Est-ce que, quand tu t'es rendu de Sopot en Silésie, avec ta caméra tu savais déjà quel serait le thème de ton film, ou bien, peut-être qu'un concept final s'est dégagé au cours du montage. Comment as-tu fait pour monter une telle quantité de prises ?
J'avais le thème du film en moi depuis longtemps, j'avais ça sur le cœur, l'urgence de faire passer aux gens quelque chose de primordial pour moi. En fait, faire le tour de l'énormité des prises réalisées pour le film m'a d'abord paru quasiment impossible...j'ai procédé de la sorte : j'ai enregistré sur un iPod le son sans les images et je l'ai écouté au casque quelques jours, peut-être quelques semaines, en revenant à certains passages, en prenant tout le temps des notes, une énorme quantité de notes en vrac, de minutages, de timecode - tout en travaillant à tout à fait autre chose - et j'ai dû atteindre cet état où un tout évident s'est constitué dans ma tête. C'était un peu comme écouter sa musique favorite à ton travail tout en pianotant sur ton ordinateur. Je suis passé au montage du film proprement dit seulement après.
Le film parle des sources de l'improvisation, mais aussi de l'état où se trouve la scène jazz polonaise, tu as parlé avec certains des artistes majeurs du jazz polonais et international. En quoi les artistes polonais diffèrent-ils de leurs confrères étrangers ?
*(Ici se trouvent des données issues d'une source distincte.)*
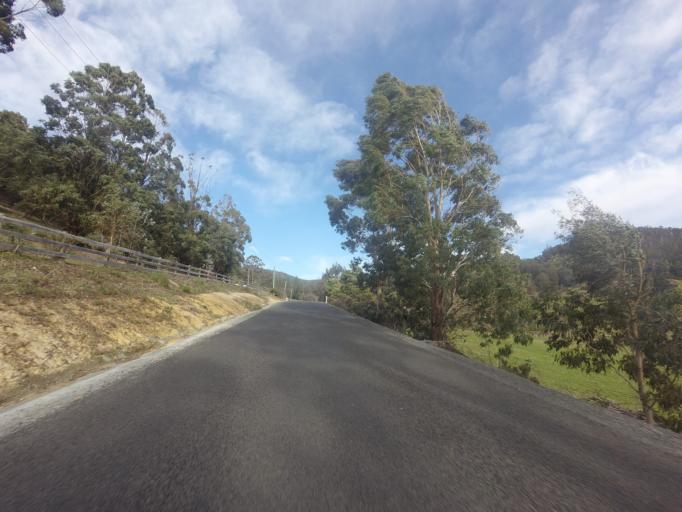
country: AU
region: Tasmania
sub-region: Kingborough
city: Margate
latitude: -42.9920
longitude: 147.1861
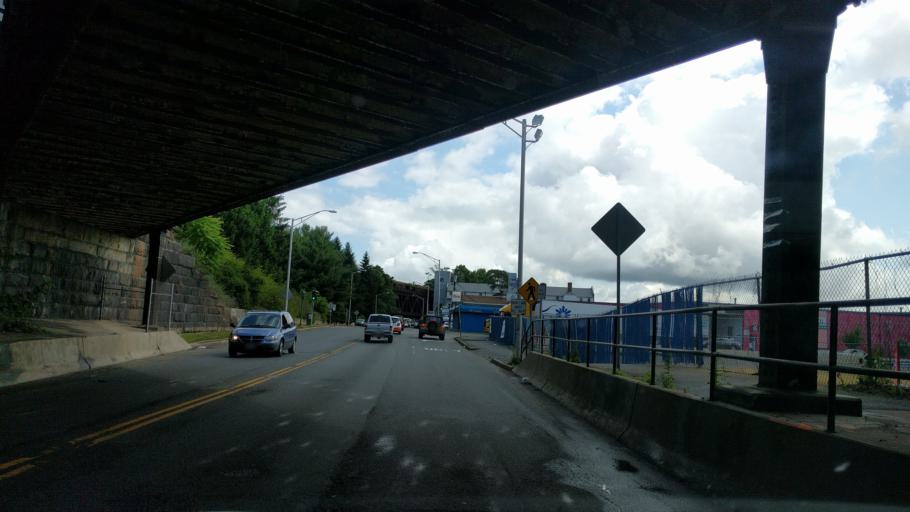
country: US
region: Massachusetts
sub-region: Worcester County
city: Worcester
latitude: 42.2523
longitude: -71.8080
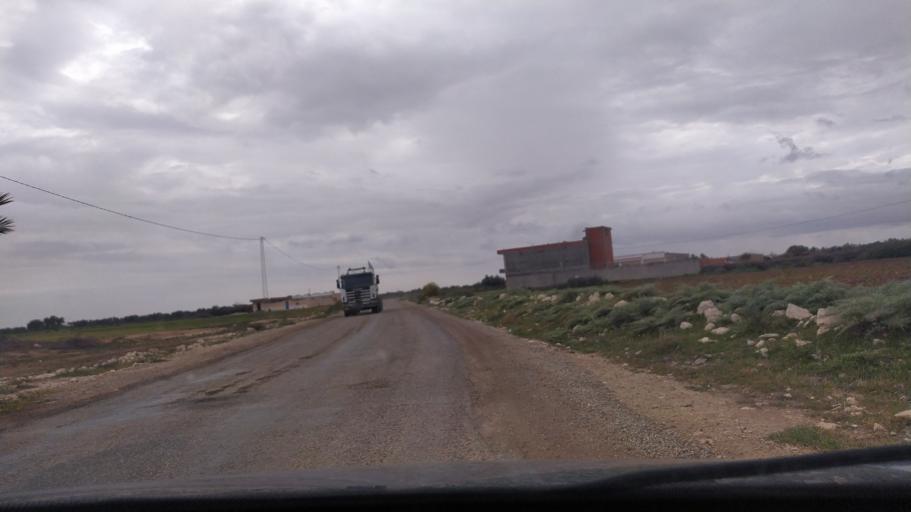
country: TN
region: Al Munastir
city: Sidi Bin Nur
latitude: 35.5074
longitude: 10.9614
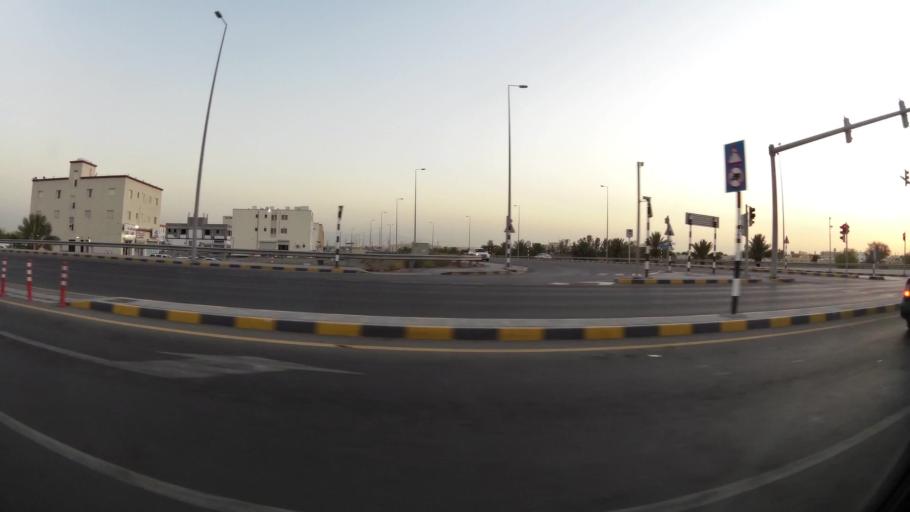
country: OM
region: Muhafazat Masqat
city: As Sib al Jadidah
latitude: 23.6664
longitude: 58.1938
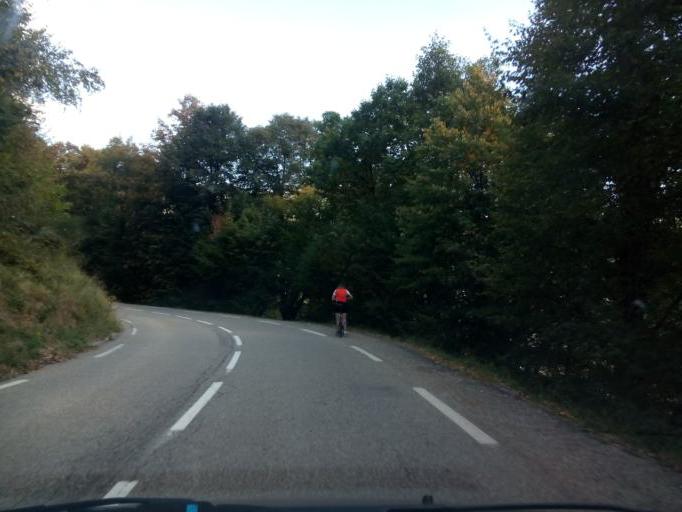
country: FR
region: Rhone-Alpes
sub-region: Departement de l'Isere
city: Vaulnaveys-le-Bas
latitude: 45.0449
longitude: 5.8251
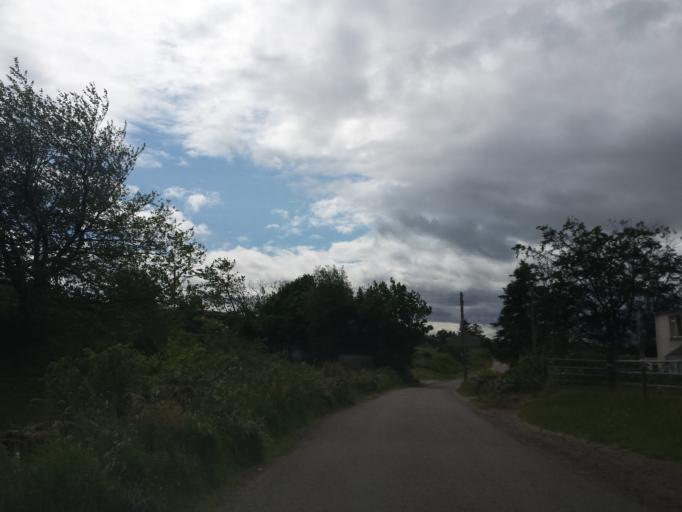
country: GB
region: Scotland
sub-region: Highland
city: Nairn
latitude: 57.5091
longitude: -3.9825
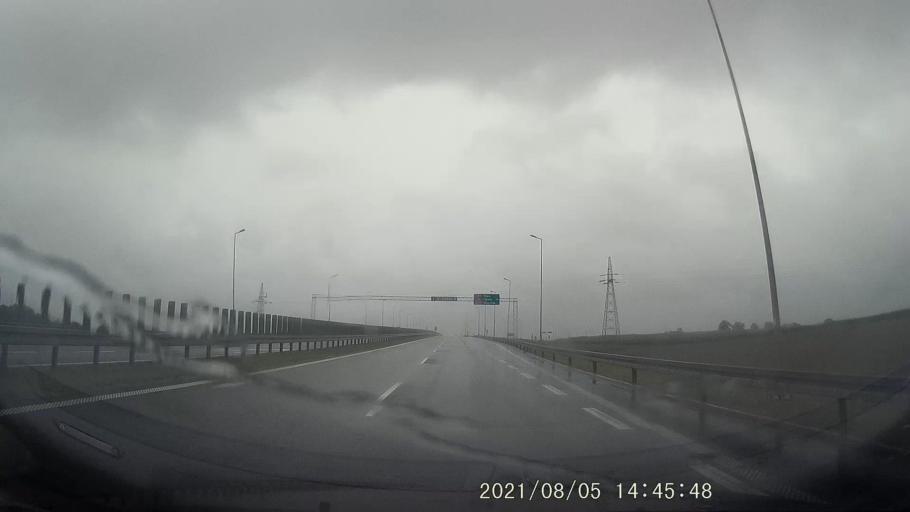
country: PL
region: Opole Voivodeship
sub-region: Powiat nyski
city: Nysa
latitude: 50.5001
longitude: 17.3518
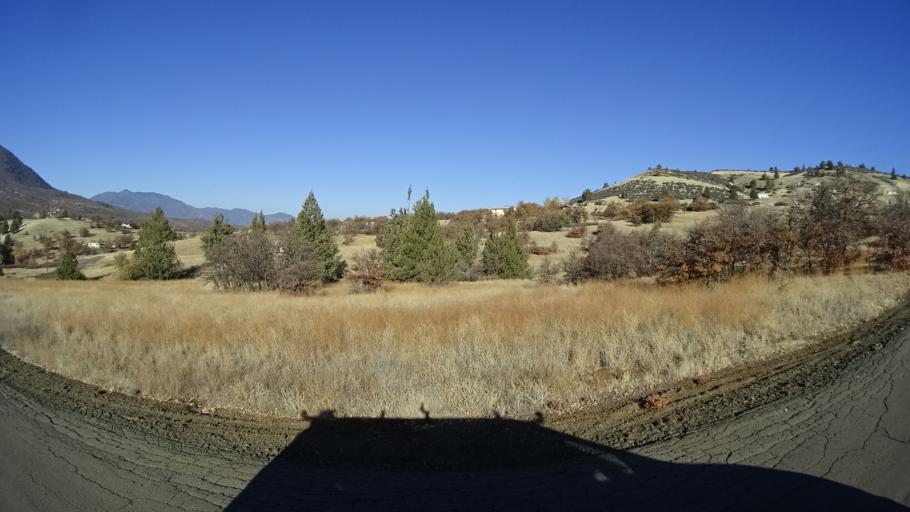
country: US
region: California
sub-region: Siskiyou County
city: Montague
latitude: 41.8759
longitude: -122.4640
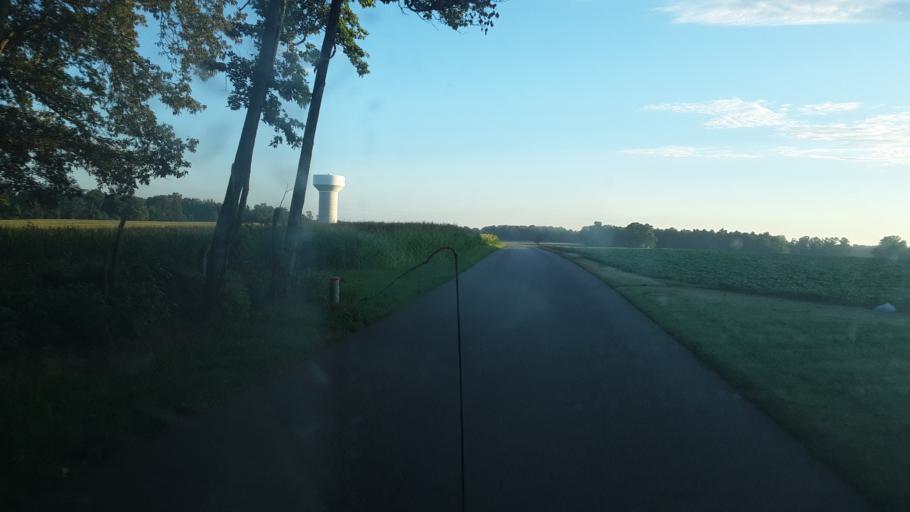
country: US
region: Kentucky
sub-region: Todd County
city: Guthrie
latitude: 36.7005
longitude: -87.1701
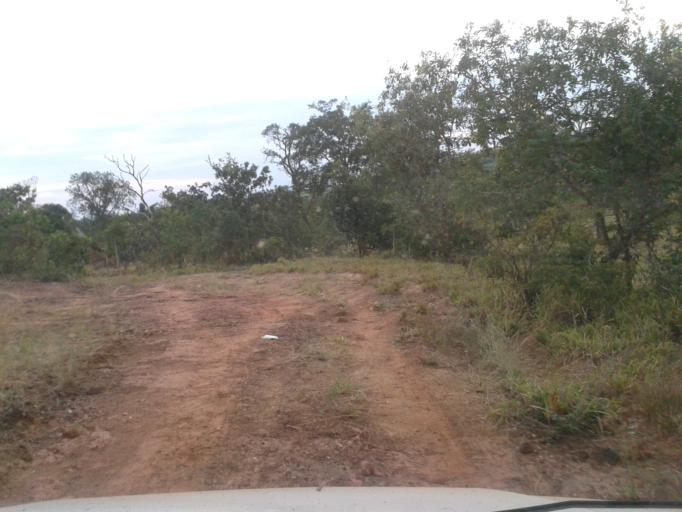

Les cubistes également tiraient leur inspiration de l'art des tribus africaines. Au départ, le jazz était seulement joué par des musiciens noirs - mais je réfute absolument l'idée que les blancs n'aient rien à y apporter. Au contraire, il s'agit justement du fait que l'art d'improviser est une liberté de parole, et que pour jouir pleinement de cette dernière, il convient de s'affranchir des standards et des règles apprises. Pour moi, en fait, le mot jazz, en Pologne, n'a pas une connotation positive, et je ne veux accuser personne, mais quand un peintre fait une copie de Picasso ou de Matisse...on dit que c'est un copiste, et il n'y a pas de mal à ça. Ce peintre dira de lui-même : « j'ai à vendre une excellente copie », et quelqu'un sera heureux d'avoir les moyens de l'acheter. Les jazzmen, eux, jouent et rejouent les mêmes choses, se nomment des artistes, et plus ils rejouent les mêmes choses, plus ils sont de grands artistes, et ainsi de suite... Et cela, malheureusement, fait que le mot « jazz » et le titre de « jazzman » ont acquis aujourd'hui, en Pologne, un sens péjoratif . Il y a en polonais plusieurs surnoms, souvent très négatifs, comme kotleciarz ou paszteciarz (musiciens jouant un jazz conventionnel en fond sonore), qui n'auraient pas cours si, en jazz, on marquait la même différence qu'entre peintre et copiste. Mais celle-ci n'existe pas et cela provoque d'énormes tensions dans la musique. Théoriquement, il n'y a pas de tensions. Et pour certains, faire un film comme le mien n'avait absolument aucune justification...mais quand un des saxophonistes de jazz polonais (qui jouait auparavant du « yass ») tenant les devants de l'affiche m'appelle et me
dit : « Quand j'entends Jim Black, Ralph Alessi ou Brad Shepik dans le film, pour moi, c'est des tapettes...» Alors moi, je me demande : ça veut dire quoi ? Il y a une tension, oui ou non ? Il semblait que les thèmes abordés par le film ne concerneraient que la Pologne, mais, pourtant, j'ai des retours signalant qu'aux États-Unis les gens aussi sont touchés par ce film, et qu'ils veulent le regarder. Malgré les différences énormes de mentalité existant entre eux et nous, qui s'expliquent par notre histoire compliquée et dont nous ne sommes pas responsables. Tout est OK.